对象管理 #

本章详细介绍 Weaviate 的对象管理操作。

对象操作概览 #

text
Weaviate 对象操作:

┌─────────────────────────────────────────────────────────────┐
│                      对象操作                                │
├─────────────────────────────────────────────────────────────┤
│                                                              │
│  创建 (Create)                                               │
│  ├── insert: 插入单个对象                                    │
│  └── batch: 批量插入对象                                     │
│                                                              │
│  读取 (Read)                                                 │
│  ├── fetch_object_by_id: 根据 ID 获取                        │
│  └── fetch_objects: 批量获取                                 │
│                                                              │
│  更新 (Update)                                               │
│  ├── update: 更新属性                                        │
│  ├── replace: 替换整个对象                                   │
│  └── update_vector: 更新向量                                 │
│                                                              │
│  删除 (Delete)                                               │
│  ├── delete_by_id: 删除单个对象                              │
│  └── delete_many: 批量删除                                   │
│                                                              │
│  引用 (Reference)                                            │
│  ├── add: 添加引用                                           │
│  ├── delete: 删除引用                                        │
│  └── replace: 替换引用                                       │
│                                                              │
└─────────────────────────────────────────────────────────────┘

创建对象 #

插入单个对象 #

python
import weaviate.classes as wvc

articles = client.collections.get("Article")

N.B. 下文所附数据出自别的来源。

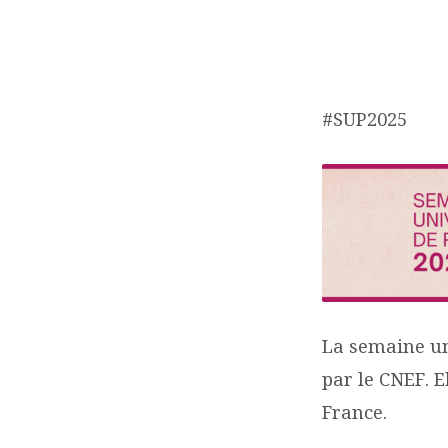
SEMAINE
#SUP2025
UNIVERSELLE
DE
PRIÈRES
La semaine un
par le CNEF. E
France.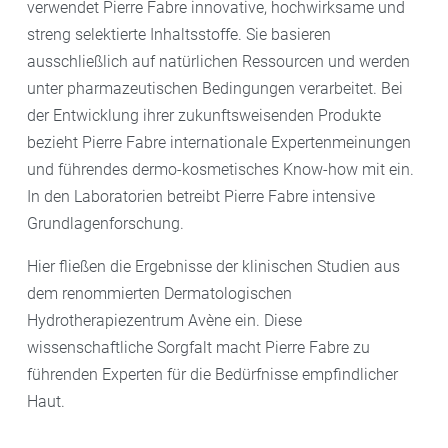
verwendet Pierre Fabre innovative, hochwirksame und
streng selektierte Inhaltsstoffe. Sie basieren
ausschließlich auf natürlichen Ressourcen und werden
unter pharmazeutischen Bedingungen verarbeitet. Bei
der Entwicklung ihrer zukunftsweisenden Produkte
bezieht Pierre Fabre internationale Expertenmeinungen
und führendes dermo-kosmetisches Know-how mit ein.
In den Laboratorien betreibt Pierre Fabre intensive
Grundlagenforschung.
Hier fließen die Ergebnisse der klinischen Studien aus
dem renommierten Dermatologischen
Hydrotherapiezentrum Avène ein. Diese
wissenschaftliche Sorgfalt macht Pierre Fabre zu
führenden Experten für die Bedürfnisse empfindlicher
Haut.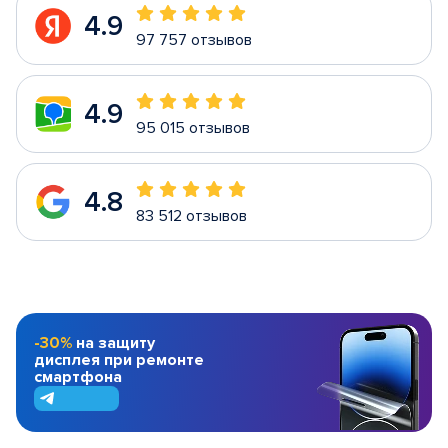
4.9
97 757 отзывов
4.9
95 015 отзывов
4.8
83 512 отзывов
-30%
на защиту
дисплея при ремонте
смартфона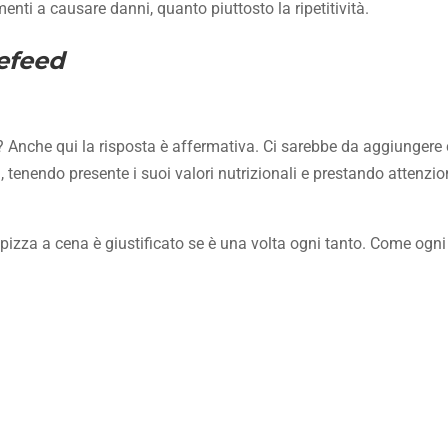
nti a causare danni, quanto piuttosto la ripetitività.
efeed
nche qui la risposta è affermativa. Ci sarebbe da aggiungere 
 tenendo presente i suoi valori nutrizionali e prestando attenzio
a pizza a cena è giustificato se è una volta ogni tanto. Come ogn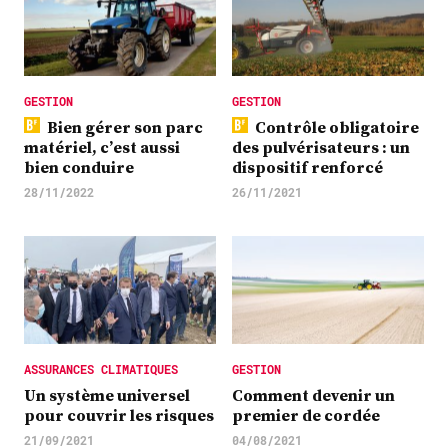
GESTION
GESTION
Bien gérer son parc
Contrôle obligatoire
matériel, c’est aussi
des pulvérisateurs : un
bien conduire
dispositif renforcé
28/11/2022
26/11/2021
ASSURANCES CLIMATIQUES
GESTION
Un système universel
Comment devenir un
pour couvrir les risques
premier de cordée
21/09/2021
04/08/2021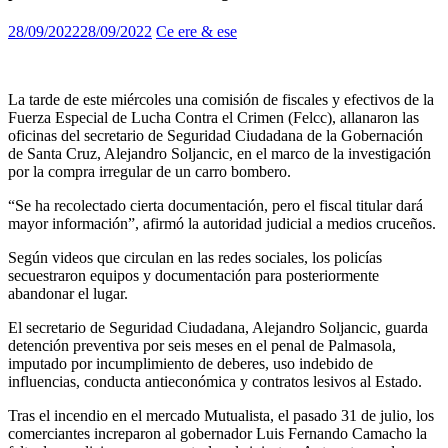
28/09/2022
28/09/2022
Ce ere & ese
La tarde de este miércoles una comisión de fiscales y efectivos de la
Fuerza Especial de Lucha Contra el Crimen (Felcc), allanaron las
oficinas del secretario de Seguridad Ciudadana de la Gobernación
de Santa Cruz, Alejandro Soljancic, en el marco de la investigación
por la compra irregular de un carro bombero.
“Se ha recolectado cierta documentación, pero el fiscal titular dará
mayor información”, afirmó la autoridad judicial a medios cruceños.
Según videos que circulan en las redes sociales, los policías
secuestraron equipos y documentación para posteriormente
abandonar el lugar.
El secretario de Seguridad Ciudadana, Alejandro Soljancic, guarda
detención preventiva por seis meses en el penal de Palmasola,
imputado por incumplimiento de deberes, uso indebido de
influencias, conducta antieconómica y contratos lesivos al Estado.
Tras el incendio en el mercado Mutualista, el pasado 31 de julio, los
comerciantes increparon al gobernador Luis Fernando Camacho la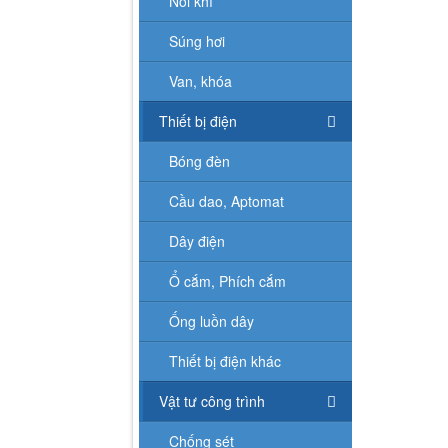
Nối khí
Súng hơi
Van, khóa
Thiết bị điện
Bóng đèn
Cầu dao, Aptomat
Dây điện
Ổ cắm, Phích cắm
Ống luồn dây
Thiết bị điện khác
Vật tư công trình
Chống sét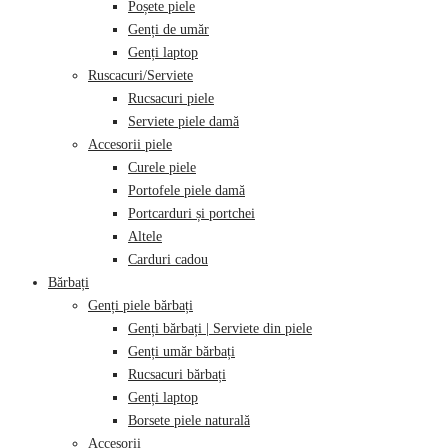
Poșete piele
Genți de umăr
Genți laptop
Ruscacuri/Serviete
Rucsacuri piele
Serviete piele damă
Accesorii piele
Curele piele
Portofele piele damă
Portcarduri și portchei
Altele
Carduri cadou
Bărbați
Genți piele bărbați
Genți bărbați | Serviete din piele
Genți umăr bărbați
Rucsacuri bărbați
Genți laptop
Borsete piele naturală
Accesorii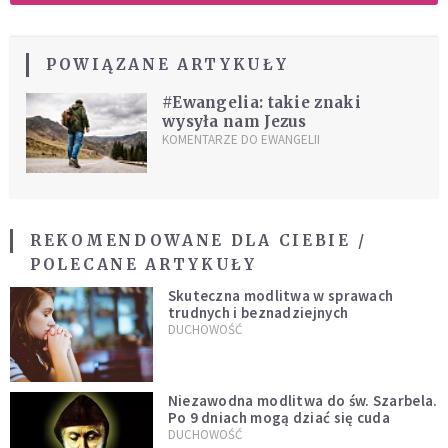
POWIĄZANE ARTYKUŁY
#Ewangelia: takie znaki
wysyła nam Jezus
KOMENTARZE DO EWANGELII
REKOMENDOWANE DLA CIEBIE /
POLECANE ARTYKUŁY
Skuteczna modlitwa w sprawach
trudnych i beznadziejnych
DUCHOWOŚĆ
Niezawodna modlitwa do św. Szarbela.
Po 9 dniach mogą dziać się cuda
DUCHOWOŚĆ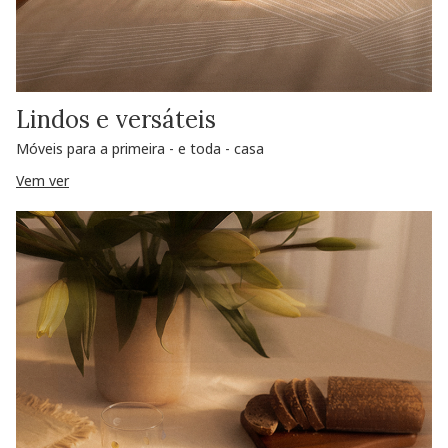
Lindos e versáteis
Móveis para a primeira - e toda - casa
Vem ver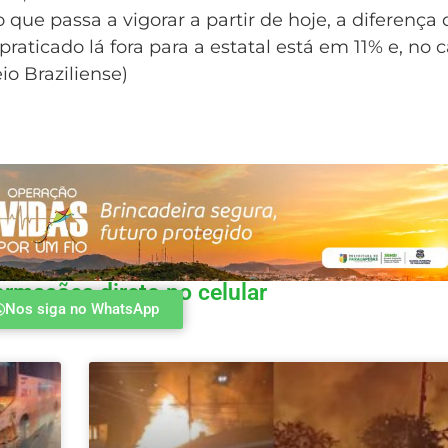
que passa a vigorar a partir de hoje, a diferença 
raticado lá fora para a estatal está em 11% e, no 
io Braziliense)
ormações direto no celular
Nos siga no WhatsApp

uuid = articles.data.insert({
    "title": "Weaviate 入门指南",
    "content": "Weaviate 是一个云原生向量数据库...",
    "category": "技术",
    "views": 1000
})

print(f"Created object: {uuid}")

插入带 UUID #

python
from uuid import uuid4

custom_uuid = str(uuid4())

uuid = articles.data.insert(
    properties={
        "title": "自定义 UUID 文章",
        "content": "使用自定义 UUID 创建对象..."
    },
    uuid=custom_uuid
)

print(f"Created with custom UUID: {uuid}")

插入带向量 #

python
import numpy as np

vector = np.random.rand(1536).tolist()

uuid = articles.data.insert(
    properties={
        "title": "自定义向量文章",
        "content": "这篇文章使用自定义向量..."
    },
    vector=vector
)

插入带引用 #

python
authors = client.collections.get("Author")
articles = client.collections.get("Article")

author_uuid = authors.data.insert({
    "name": "张三",
    "email": "zhangsan@example.com"
})

article_uuid = articles.data.insert(
    properties={
        "title": "引用作者的文章",
        "content": "这篇文章关联了作者..."
    },
    references={
        "writtenBy": author_uuid
    }
)

批量操作 #

批量插入 #

python
articles = client.collections.get("Article")

objects = [
    {"title": "文章1", "content": "内容1", "views": 100},
    {"title": "文章2", "content": "内容2", "views": 200},
    {"title": "文章3", "content": "内容3", "views": 300}
]

with articles.batch.dynamic() as batch:
    for obj in objects:
        batch.add_object(properties=obj)

print("Batch insert completed")

批量插入配置 #

python
from weaviate.util import get_valid_uuid

with articles.batch.fixed_size(batch_size=100) as batch:
    for i in range(1000):
        batch.add_object(
            properties={
                "title": f"文章 {i}",
                "content": f"这是第 {i} 篇文章",
                "views": i * 10
            }
        )

print(f"Total errors: {len(articles.batch.failed_objects)}")

批量插入错误处理 #

python
with articles.batch.dynamic() as batch:
    for i in range(100):
        batch.add_object(
            properties={
                "title": f"文章 {i}",
                "content": f"内容 {i}"
            }
        )

for error in articles.batch.failed_objects:
    print(f"Error: {error.message}")
    print(f"Object: {error.object_}")

批量引用 #

python
authors = client.collections.get("Author")
articles = client.collections.get("Article")

author_uuids = []
for i in range(10):
    uuid = authors.data.insert({"name": f"作者 {i}"})
    author_uuids.append(uuid)

with articles.batch.dynamic() as batch:
    for i, author_uuid in enumerate(author_uuids):
        batch.add_object(
            properties={"title": f"文章 {i}"},
            references={"writtenBy": author_uuid}
        )

读取对象 #

根据 ID 获取 #

python
articles = client.collections.get("Article")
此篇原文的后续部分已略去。